* _Working data_

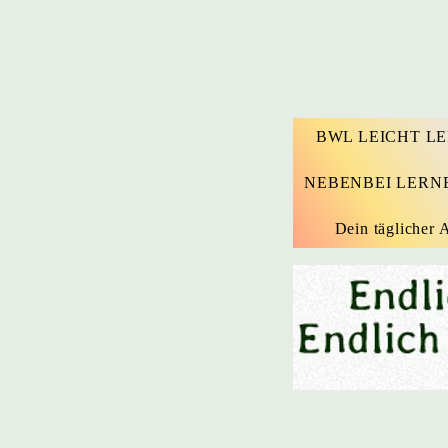
BWL LEICHT L
NEBENBEI LERN
Dein täglicher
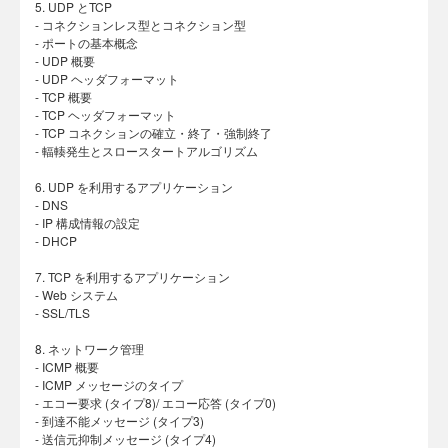
5. UDP とTCP
- コネクションレス型とコネクション型
- ポートの基本概念
- UDP 概要
- UDP ヘッダフォーマット
- TCP 概要
- TCP ヘッダフォーマット
- TCP コネクションの確立・終了・強制終了
- 輻輳発生とスロースタートアルゴリズム
6. UDP を利用するアプリケーション
- DNS
- IP 構成情報の設定
- DHCP
7. TCP を利用するアプリケーション
- Web システム
- SSL/TLS
8. ネットワーク管理
- ICMP 概要
- ICMP メッセージのタイプ
- エコー要求 (タイプ8)/ エコー応答 (タイプ0)
- 到達不能メッセージ (タイプ3)
- 送信元抑制メッセージ (タイプ4)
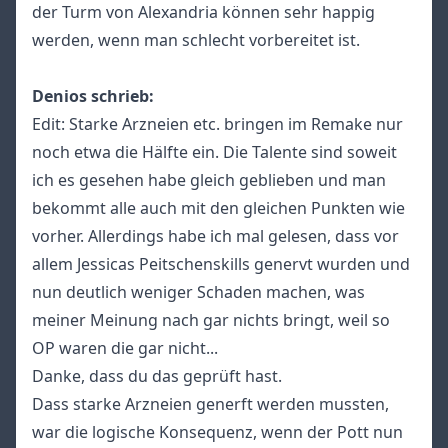
der Turm von Alexandria können sehr happig
werden, wenn man schlecht vorbereitet ist.
Denios schrieb:
Edit: Starke Arzneien etc. bringen im Remake nur
noch etwa die Hälfte ein. Die Talente sind soweit
ich es gesehen habe gleich geblieben und man
bekommt alle auch mit den gleichen Punkten wie
vorher. Allerdings habe ich mal gelesen, dass vor
allem Jessicas Peitschenskills genervt wurden und
nun deutlich weniger Schaden machen, was
meiner Meinung nach gar nichts bringt, weil so
OP waren die gar nicht...
Danke, dass du das geprüft hast.
Dass starke Arzneien generft werden mussten,
war die logische Konsequenz, wenn der Pott nun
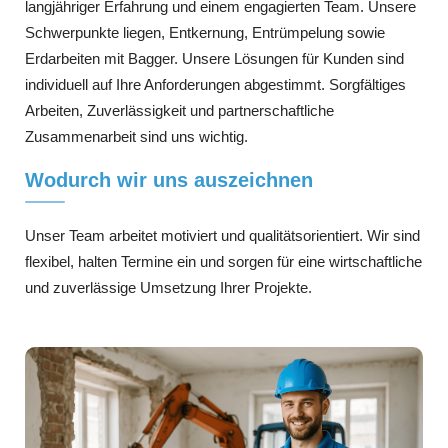
langjähriger Erfahrung und einem engagierten Team. Unsere
Schwerpunkte liegen, Entkernung, Entrümpelung sowie
Erdarbeiten mit Bagger. Unsere Lösungen für Kunden sind
individuell auf Ihre Anforderungen abgestimmt. Sorgfältiges
Arbeiten, Zuverlässigkeit und partnerschaftliche
Zusammenarbeit sind uns wichtig.
Wodurch wir uns auszeichnen
Unser Team arbeitet motiviert und qualitätsorientiert. Wir sind
flexibel, halten Termine ein und sorgen für eine wirtschaftliche
und zuverlässige Umsetzung Ihrer Projekte.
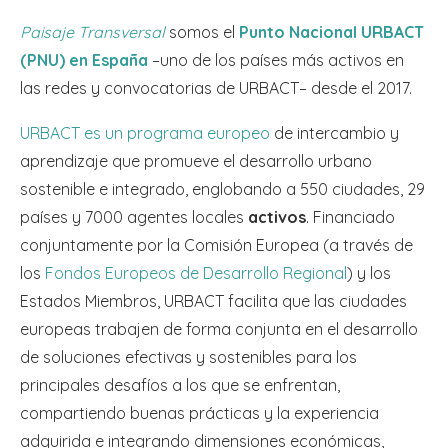
Paisaje Transversal
somos el
Punto Nacional URBACT
(PNU) en España
–uno de los países más activos en
las redes y convocatorias de URBACT– desde el 2017.
URBACT es un programa europeo
de intercambio y
aprendizaje que promueve el desarrollo urbano
sostenible e integrado, englobando a 550 ciudades, 29
países y 7000 agentes locales
activos
. Financiado
conjuntamente por la Comisión Europea (a través de
los
Fondos Europeos de Desarrollo Regional
) y los
Estados Miembros, URBACT facilita que las ciudades
europeas trabajen de forma conjunta en el desarrollo
de soluciones efectivas y sostenibles para los
principales desafíos a los que se enfrentan,
compartiendo buenas prácticas y la experiencia
adquirida e integrando dimensiones económicas,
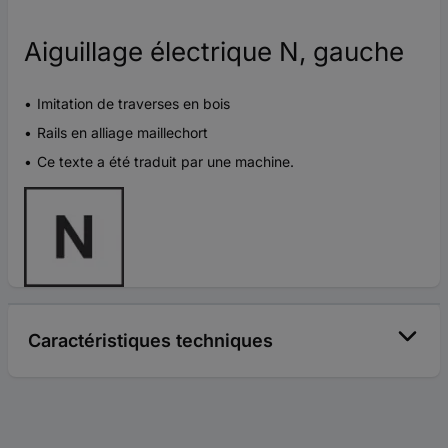
Aiguillage électrique N, gauche
Imitation de traverses en bois
Rails en alliage maillechort
Ce texte a été traduit par une machine.
Caractéristiques techniques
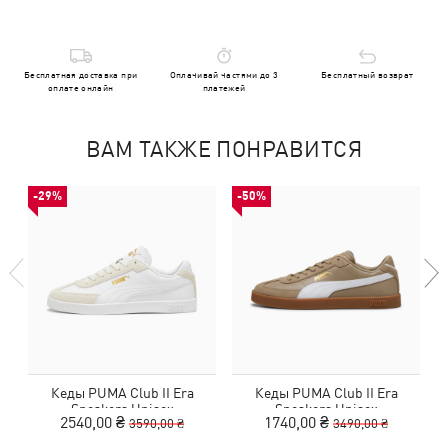
Бесплатная доставка при
Оплачивай частями до 3
Бесплатный возврат
оплате онлайн
платежей
ВАМ ТАКЖЕ ПОНРАВИТСЯ
-29%
-50%
Кеды PUMA Club II Era
Кеды PUMA Club II Era
Sneakers Unisex
Sneakers Unisex
2540,00 ₴
1740,00 ₴
3590,00 ₴
3490,00 ₴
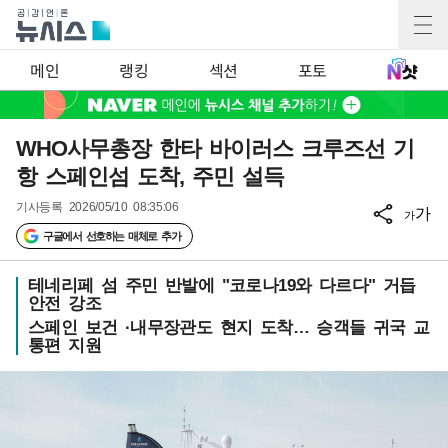
메인
랭킹
섹션
포토
WHO사무총장 한타 바이러스 크루즈선 기
항 스페인섬 도착, 주민 설득
기사등록
2026/05/10 08:35:06
가
가
구글에서 선호하는 매체로 추가
테네리페 섬 주민 반발에 "코로나19와 다르다" 거듭
안전 강조
스페인 보건 ·내무장관도 현지 도착… 승객들 귀국 교
통편 지원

* _Task instructions_
Every entry must be retyped exactly, with the pictures removed.

* _Solution to the exercise_
BWL LEICHT L
NEBENBEI LERN
Dein täglicher
5. UDP とTCP
- コネクションレス型とコネクション型
- ポートの基本概念
- UDP 概要
- UDP ヘッダフォーマット
- TCP 概要
- TCP ヘッダフォーマット
- TCP コネクションの確立・終了・強制終了
- 輻輳発生とスロースタートアルゴリズム
6. UDP を利用するアプリケーション
- DNS
- IP 構成情報の設定
- DHCP
7. TCP を利用するアプリケーション
- Web システム
- SSL/TLS
8. ネットワーク管理
- ICMP 概要
- ICMP メッセージのタイプ
- エコー要求 (タイプ8)/ エコー応答 (タイプ0)
- 到達不能メッセージ (タイプ3)
- 送信元抑制メッセージ (タイプ4)
der Turm von Alexandria können sehr happig
werden, wenn man schlecht vorbereitet ist.
Denios schrieb:
Edit: Starke Arzneien etc. bringen im Remake nur
noch etwa die Hälfte ein. Die Talente sind soweit
ich es gesehen habe gleich geblieben und man
bekommt alle auch mit den gleichen Punkten wie
vorher. Allerdings habe ich mal gelesen, dass vor
allem Jessicas Peitschenskills genervt wurden und
nun deutlich weniger Schaden machen, was
meiner Meinung nach gar nichts bringt, weil so
OP waren die gar nicht...
Danke, dass du das geprüft hast.
Dass starke Arzneien generft werden mussten,
war die logische Konsequenz, wenn der Pott nun
langjähriger Erfahrung und einem engagierten Team. Unsere
Schwerpunkte liegen, Entkernung, Entrümpelung sowie
Erdarbeiten mit Bagger. Unsere Lösungen für Kunden sind
individuell auf Ihre Anforderungen abgestimmt. Sorgfältiges
Arbeiten, Zuverlässigkeit und partnerschaftliche
Zusammenarbeit sind uns wichtig.
Wodurch wir uns auszeichnen
Unser Team arbeitet motiviert und qualitätsorientiert. Wir sind
flexibel, halten Termine ein und sorgen für eine wirtschaftliche
und zuverlässige Umsetzung Ihrer Projekte.
Paisaje Transversal
somos el
Punto Nacional URBACT
(PNU) en España
–uno de los países más activos en
las redes y convocatorias de URBACT– desde el 2017.
URBACT es un programa europeo
de intercambio y
aprendizaje que promueve el desarrollo urbano
sostenible e integrado, englobando a 550 ciudades, 29
países y 7000 agentes locales
activos
. Financiado
conjuntamente por la Comisión Europea (a través de
los
Fondos Europeos de Desarrollo Regional
) y los
Estados Miembros, URBACT facilita que las ciudades
europeas trabajen de forma conjunta en el desarrollo
de soluciones efectivas y sostenibles para los
principales desafíos a los que se enfrentan,
compartiendo buenas prácticas y la experiencia
adquirida e integrando dimensiones económicas,
Aiguillage électrique N, gauche
Imitation de traverses en bois
Rails en alliage maillechort
Ce texte a été traduit par une machine.
Caractéristiques techniques
Бесплатная доставка при
Оплачивай частями до 3
Бесплатный возврат
оплате онлайн
платежей
ВАМ ТАКЖЕ ПОНРАВИТСЯ
-29%
-50%
Кеды PUMA Club II Era
Кеды PUMA Club II Era
Sneakers Unisex
Sneakers Unisex
2540,00 ₴
1740,00 ₴
3590,00 ₴
3490,00 ₴
메인
랭킹
섹션
포토
WHO사무총장 한타 바이러스 크루즈선 기
항 스페인섬 도착, 주민 설득
기사등록
2026/05/10 08:35:06
가
가
구글에서 선호하는 매체로 추가
테네리페 섬 주민 반발에 "코로나19와 다르다" 거듭
안전 강조
스페인 보건 ·내무장관도 현지 도착… 승객들 귀국 교
통편 지원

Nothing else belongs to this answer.